Your AI coding agents are blind without past incident history

You would not let a new engineer ship production code without reviewing past failures, architectural docs, system metrics, or deployment mechanisms.

So why are your AI agents coding in the dark?

AI is already doing a third of the work in many engineering teams. Coding, testing, generating documentation, even proposing changes to infra and pipelines. The tools are getting better. The prompts are getting tighter. But the context is still missing.

Your GPT agents, your Claude workflows, your copilots and bots are all guessing at how your system really works.

Because they do not know what your system has already been through.

That is about to change.

Introducing the COEhub's MCP Server

COEhub is building a Machine Curated incident knowledgebase that captures the full context of incidents, systems and delivers and MCP server for integration with your AI chat tools and AI agents. This gives your AI agents the same access to incident intelligence that your humans already have.

This is not just a readout of tickets or a summary of alerts. It is a living graph of past failure, contributing factors, root causes and system behavior. And it is available to both humans and machines.

Build Smarter Systems with Smarter Agents

Imagine an AI agent writing infrastructure code.

Now imagine it knows that the last five times a certain config was changed, production fell over.

It knows the lead time to detect that class of failure.

It knows that a mitigation path exists but has never been automated.

Now the agent does not just write code. It writes safer code. More aligned code. Code that reflects the reality of how your system behaves under stress.

That is what happens when you plug AI into your org's operational memory.

AI That Learns From Failure Is a Feature, Not a Risk

Everyone is talking about hallucinations. About agents making dangerous changes. About AI suggesting patterns that do not work in real-world systems.

What if the solution is not more control?

What if the solution is better context?

An AI that learns from your incident history becomes better at assisting, better at debugging and better at shipping. It does not just autocomplete code. It completes your team's understanding of the system.

This is not some sci-fi agent. This is happening now. And if your AI tools are not hooked into a source of real failure data, they are not learning. They are just guessing faster.

Humans Learn from COEhub. Now AI Agents Will Too.

COEhub already powers human learning. It ingests incidents, structures postmortems, builds timelines, detects patterns and surfaces blind spots. It helps teams get better with every failure.

The MCP endpoint turns that same system into an API that your tools can use.

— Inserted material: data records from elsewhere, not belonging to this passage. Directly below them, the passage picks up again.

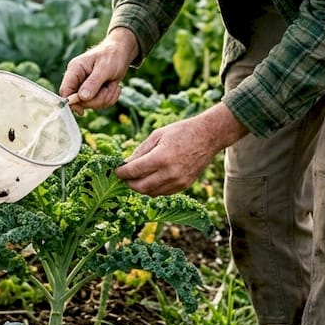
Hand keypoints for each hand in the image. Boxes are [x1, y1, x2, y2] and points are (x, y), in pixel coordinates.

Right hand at [59, 27, 137, 112]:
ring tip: (113, 84)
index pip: (65, 90)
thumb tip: (82, 97)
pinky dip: (110, 97)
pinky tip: (114, 86)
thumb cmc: (112, 55)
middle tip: (110, 86)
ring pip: (93, 104)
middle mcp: (78, 79)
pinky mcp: (94, 92)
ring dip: (106, 97)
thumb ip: (93, 82)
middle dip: (98, 98)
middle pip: (80, 101)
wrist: (122, 53)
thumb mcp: (104, 68)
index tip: (82, 111)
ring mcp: (86, 87)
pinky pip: (101, 104)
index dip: (71, 102)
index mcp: (75, 70)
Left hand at [115, 104, 248, 195]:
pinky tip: (151, 179)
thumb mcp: (157, 135)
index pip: (134, 171)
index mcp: (160, 158)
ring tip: (137, 178)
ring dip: (141, 187)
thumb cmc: (181, 132)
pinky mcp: (184, 185)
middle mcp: (169, 173)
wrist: (208, 136)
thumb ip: (140, 151)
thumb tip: (126, 164)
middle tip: (125, 177)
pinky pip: (163, 193)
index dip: (122, 173)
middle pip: (140, 187)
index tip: (117, 171)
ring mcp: (178, 181)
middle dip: (129, 183)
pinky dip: (154, 189)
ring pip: (151, 193)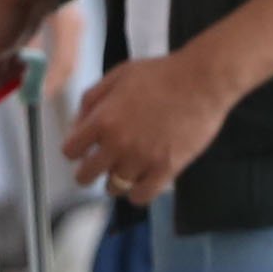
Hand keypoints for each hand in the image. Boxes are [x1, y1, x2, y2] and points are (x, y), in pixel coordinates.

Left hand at [63, 45, 240, 206]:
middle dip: (89, 170)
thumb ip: (92, 99)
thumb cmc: (162, 74)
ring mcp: (142, 159)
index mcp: (103, 120)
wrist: (202, 81)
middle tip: (101, 164)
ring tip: (128, 168)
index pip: (70, 151)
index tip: (85, 148)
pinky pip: (141, 196)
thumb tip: (78, 125)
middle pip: (85, 176)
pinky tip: (143, 180)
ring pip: (114, 188)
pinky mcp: (166, 170)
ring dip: (116, 180)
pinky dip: (138, 192)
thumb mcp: (118, 75)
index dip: (77, 149)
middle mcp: (118, 144)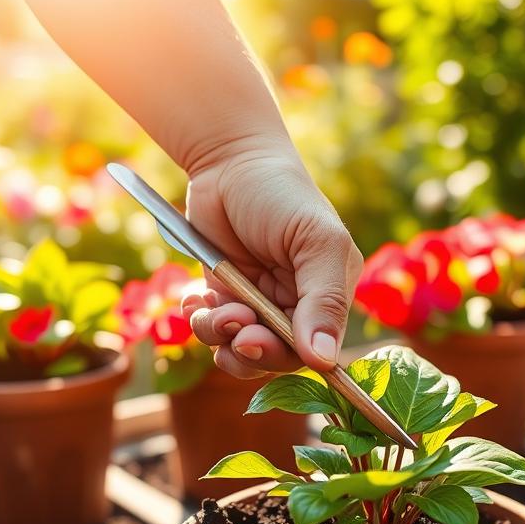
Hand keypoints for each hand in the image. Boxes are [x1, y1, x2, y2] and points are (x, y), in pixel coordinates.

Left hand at [181, 143, 362, 378]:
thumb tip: (324, 360)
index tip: (254, 342)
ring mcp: (259, 303)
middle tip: (229, 317)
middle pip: (275, 356)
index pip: (316, 350)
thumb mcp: (316, 241)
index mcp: (330, 295)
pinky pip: (212, 330)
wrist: (229, 162)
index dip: (284, 356)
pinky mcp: (226, 295)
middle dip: (247, 346)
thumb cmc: (282, 194)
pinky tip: (194, 297)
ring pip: (239, 349)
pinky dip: (199, 320)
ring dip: (218, 335)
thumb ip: (324, 300)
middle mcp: (297, 305)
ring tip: (207, 305)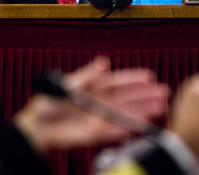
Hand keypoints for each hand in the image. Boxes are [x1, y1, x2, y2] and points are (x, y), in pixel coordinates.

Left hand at [14, 56, 168, 153]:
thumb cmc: (48, 102)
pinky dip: (125, 128)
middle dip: (144, 96)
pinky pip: (112, 132)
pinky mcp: (93, 135)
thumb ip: (87, 76)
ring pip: (124, 114)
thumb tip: (104, 63)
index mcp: (93, 88)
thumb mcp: (67, 84)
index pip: (117, 82)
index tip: (149, 76)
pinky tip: (139, 125)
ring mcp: (98, 119)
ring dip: (141, 111)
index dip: (133, 79)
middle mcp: (99, 103)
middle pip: (126, 99)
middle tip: (163, 92)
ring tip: (160, 107)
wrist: (36, 126)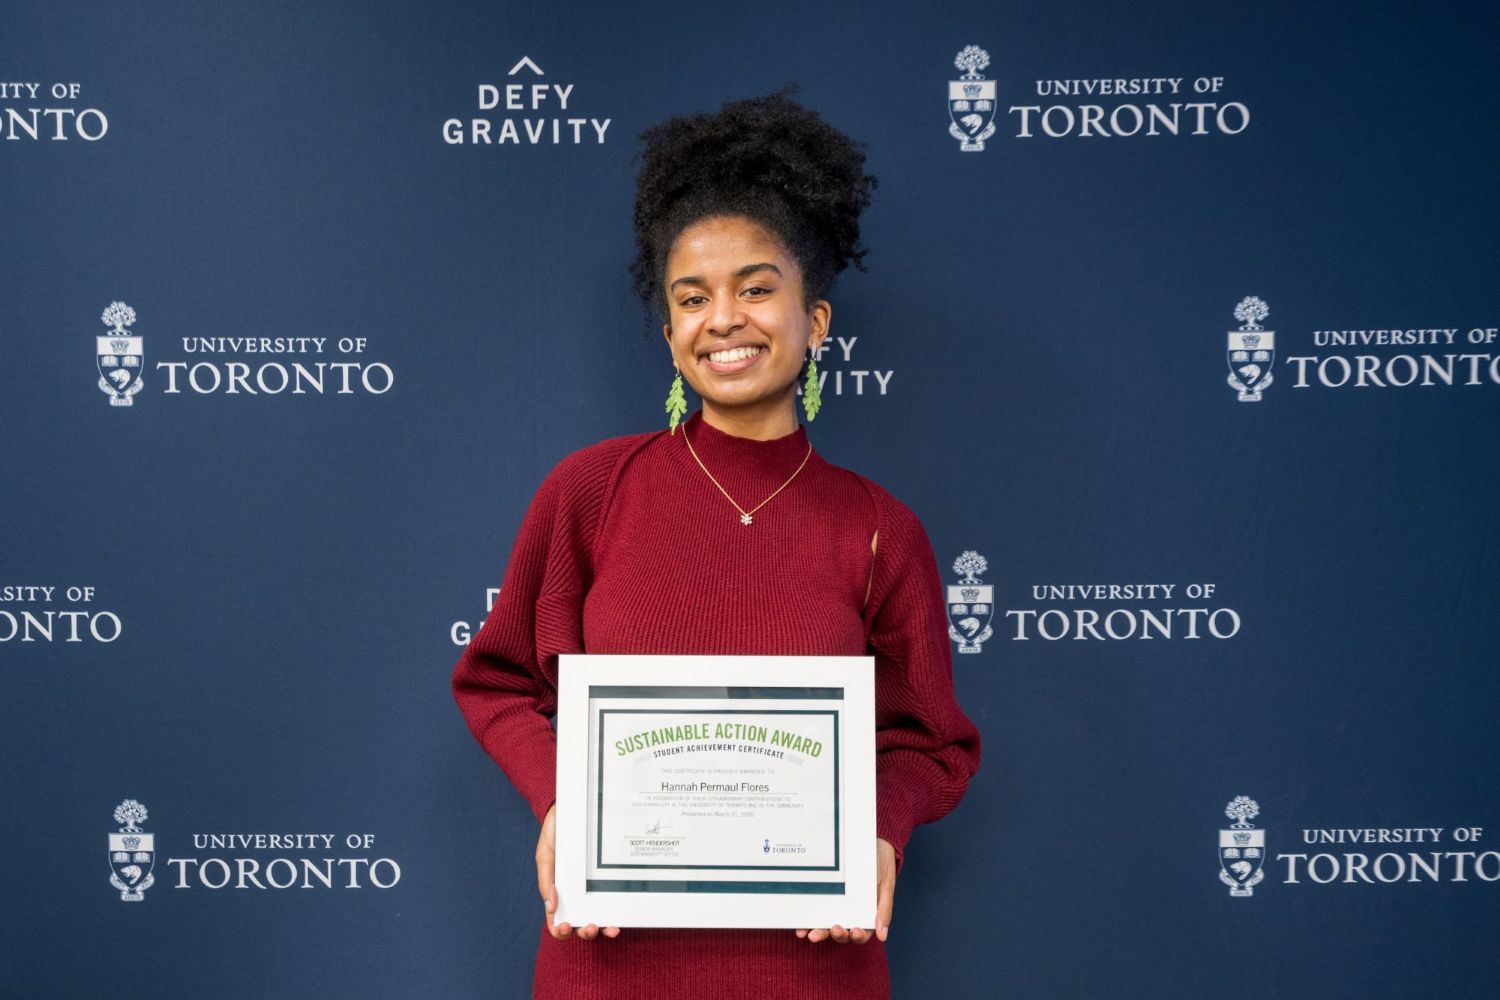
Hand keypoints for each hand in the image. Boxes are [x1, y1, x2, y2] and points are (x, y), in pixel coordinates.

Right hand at [537, 803, 619, 940]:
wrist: (574, 809)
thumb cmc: (556, 833)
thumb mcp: (545, 854)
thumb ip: (546, 879)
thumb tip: (552, 907)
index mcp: (559, 891)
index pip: (557, 919)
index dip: (559, 929)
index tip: (564, 927)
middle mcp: (577, 894)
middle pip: (580, 922)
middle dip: (585, 931)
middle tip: (589, 926)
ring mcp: (594, 888)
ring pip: (599, 916)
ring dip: (603, 928)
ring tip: (609, 928)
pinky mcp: (608, 879)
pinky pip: (613, 898)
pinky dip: (616, 911)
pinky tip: (619, 916)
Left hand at [795, 837, 895, 943]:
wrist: (870, 841)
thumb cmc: (881, 864)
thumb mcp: (886, 885)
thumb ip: (884, 910)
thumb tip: (883, 937)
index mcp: (866, 915)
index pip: (861, 933)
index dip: (857, 936)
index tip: (855, 931)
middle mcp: (849, 913)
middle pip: (841, 932)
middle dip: (836, 935)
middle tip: (833, 930)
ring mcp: (835, 905)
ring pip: (826, 925)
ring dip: (819, 932)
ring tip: (811, 934)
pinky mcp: (824, 895)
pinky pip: (814, 910)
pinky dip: (807, 921)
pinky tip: (800, 927)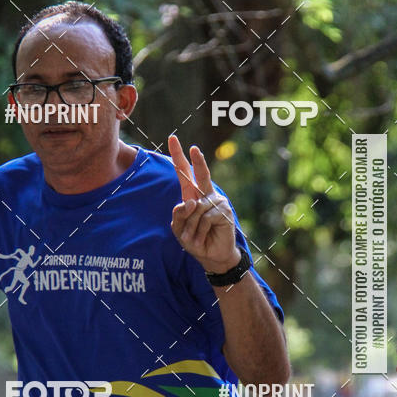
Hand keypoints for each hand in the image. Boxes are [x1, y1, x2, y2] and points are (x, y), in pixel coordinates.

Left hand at [168, 134, 238, 273]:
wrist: (212, 257)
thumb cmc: (195, 241)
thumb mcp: (179, 230)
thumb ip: (179, 215)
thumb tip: (191, 201)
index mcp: (192, 196)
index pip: (184, 174)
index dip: (179, 157)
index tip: (173, 139)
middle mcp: (205, 195)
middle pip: (200, 174)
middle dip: (196, 160)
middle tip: (193, 147)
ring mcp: (216, 202)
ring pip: (195, 208)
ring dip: (191, 227)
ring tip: (195, 238)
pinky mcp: (223, 211)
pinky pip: (204, 217)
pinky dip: (200, 230)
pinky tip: (204, 238)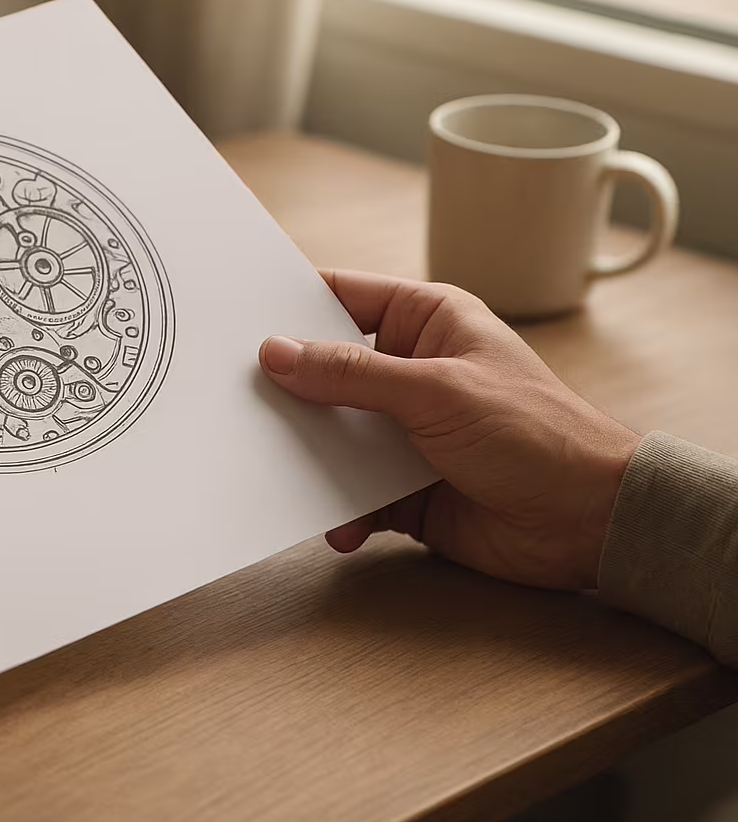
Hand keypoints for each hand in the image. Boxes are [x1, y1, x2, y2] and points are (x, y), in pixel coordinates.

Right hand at [259, 270, 640, 590]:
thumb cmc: (536, 434)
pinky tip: (341, 524)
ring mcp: (402, 432)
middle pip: (322, 370)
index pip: (341, 297)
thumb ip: (353, 374)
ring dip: (306, 457)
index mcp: (425, 322)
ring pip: (328, 435)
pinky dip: (338, 510)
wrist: (588, 522)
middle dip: (285, 391)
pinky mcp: (401, 489)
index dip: (289, 305)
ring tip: (275, 470)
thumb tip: (277, 352)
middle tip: (236, 402)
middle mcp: (408, 372)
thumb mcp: (437, 391)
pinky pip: (348, 493)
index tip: (233, 319)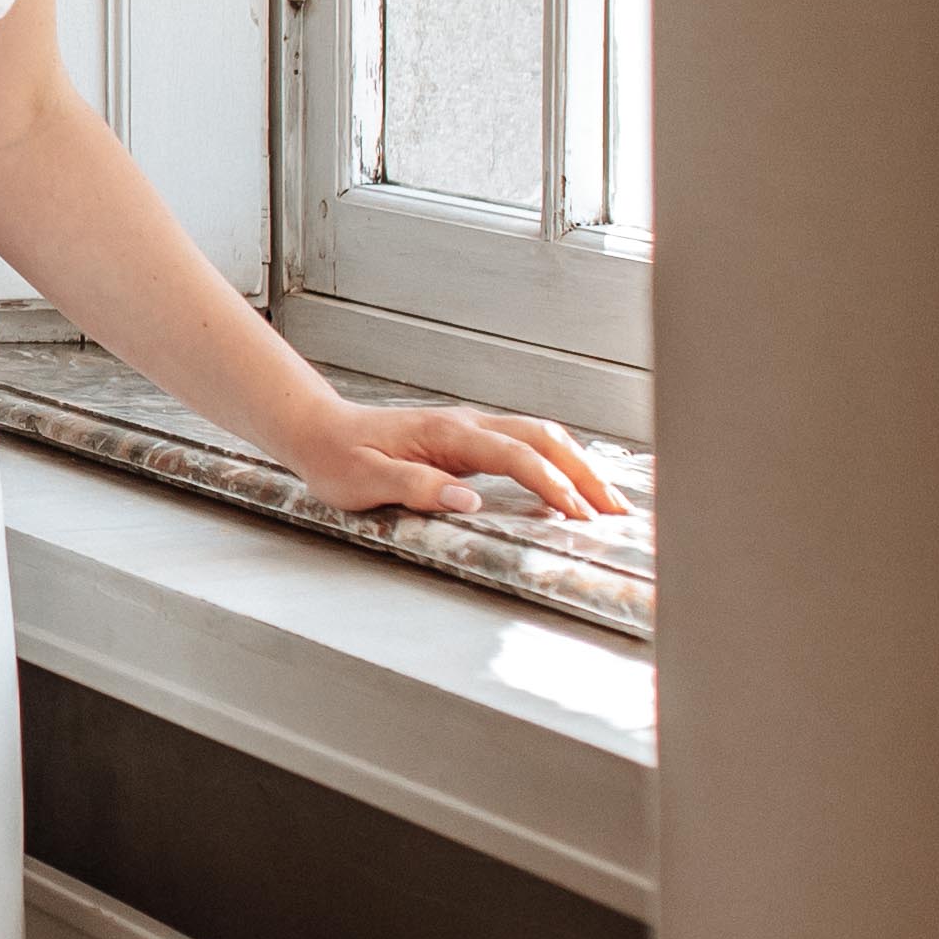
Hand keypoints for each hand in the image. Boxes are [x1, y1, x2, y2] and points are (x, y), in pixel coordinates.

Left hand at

It is like giving your agents access to a live SRE brain trained on everything your systems have ever done wrong.

All of them can ask COE what happened last time. And make smarter decisions in real time.

The Next Generation of Dev Tooling Has a Memory

The next big leap in AI for engineering is not just better models. It is better memory.

The companies that win are the ones whose agents know more than just public code and textbook patterns. They know their own systems. Their own history. Their own pain.

The MCP endpoint is how you give your AI that edge.

Plug in. Let your AI learn from your past. Build systems that do not just move fast but get better with every incident.

COEhub is how you turn your failures into fuel. For people. And now for agents too.